Das neue Jahr 2015 ist unter anderem der 200. Jahrestag der Abschlussakte des
sogenannten Wiener Kongresses. Mehrere neue Publikationen erscheinen in diesem
Zusammenhang bzw. sind bereits veröffentlicht. Dazu gehört die vorliegende
Darstellung, die eine Übersetzung eines bereits 2007 in englischer Sprache
erschienen Werkes des Sachbuchautors Adam Zamoyski ist.
Der Wiener Kongress stellt in gewisser Weise ein historisches Phänomen dar,
denn auf diesem wurde nach den Wirren der Napoleonischen Kriege eine neue
Nachkriegsordnung geschaffen, die im Kern bis 1918 bestehen blieb. Dazu saßen
vor allem die damaligen Großmächte mit am Tisch, die über das Schicksal
kleinerer Nationen und Völker einseitig entschieden. Zamoyski schildert
detailliert und dennoch in flüssiger Form die zeitgenössischen Umstände, die
nicht unerheblichen Probleme schon im Vorfeld der Konferenz, der sich durch
Napoleons "100 Tage Herrschaft" neu aufgeworfenen Fragen (wie sollte
nun mit Frankreich umgegangen werden, wobei Zamoyski die Schlacht von Waterloo
allerdings viel zu knapp behandelt) und die politischen Spiele im Hintergrund.
Es entfaltet sich ein Panorama des "Alten Europa" - und dieses ist
nicht immer vorteilhaft.

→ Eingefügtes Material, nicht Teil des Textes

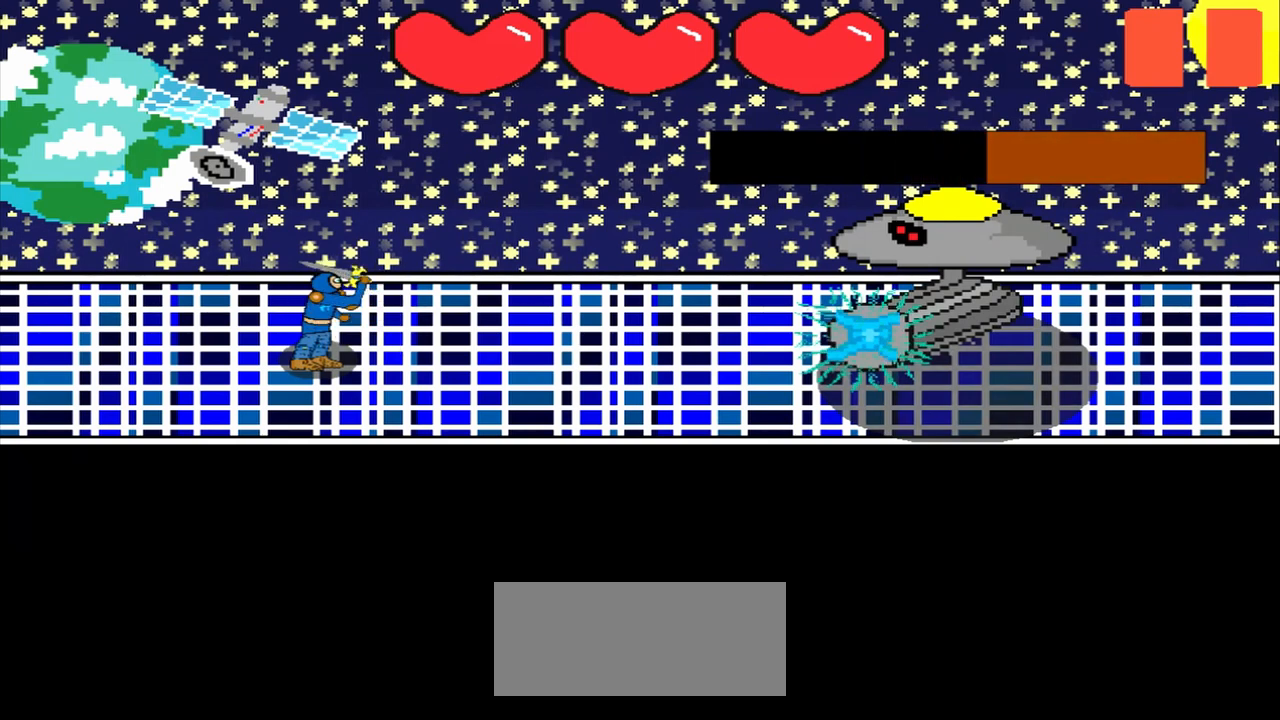
{"buttons": [], "left_stick": "center", "events": [[83, "left_stick", "up-right"], [375, "left_stick", "center"]]}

Frankreich war bestrebt, keinen hohen Preis für die
vorangegangenen Kriege zu zahlen, während die anderen Großmächte vor allem
die eigenen Interessen im Blick hatten. Dies erschwerte eine nachhaltig
tragfähige Lösung und schob zahlreiche ernsthafte Probleme nur zeitlich auf,
was sich etwa für Russland als katastrophal erweisen sollte.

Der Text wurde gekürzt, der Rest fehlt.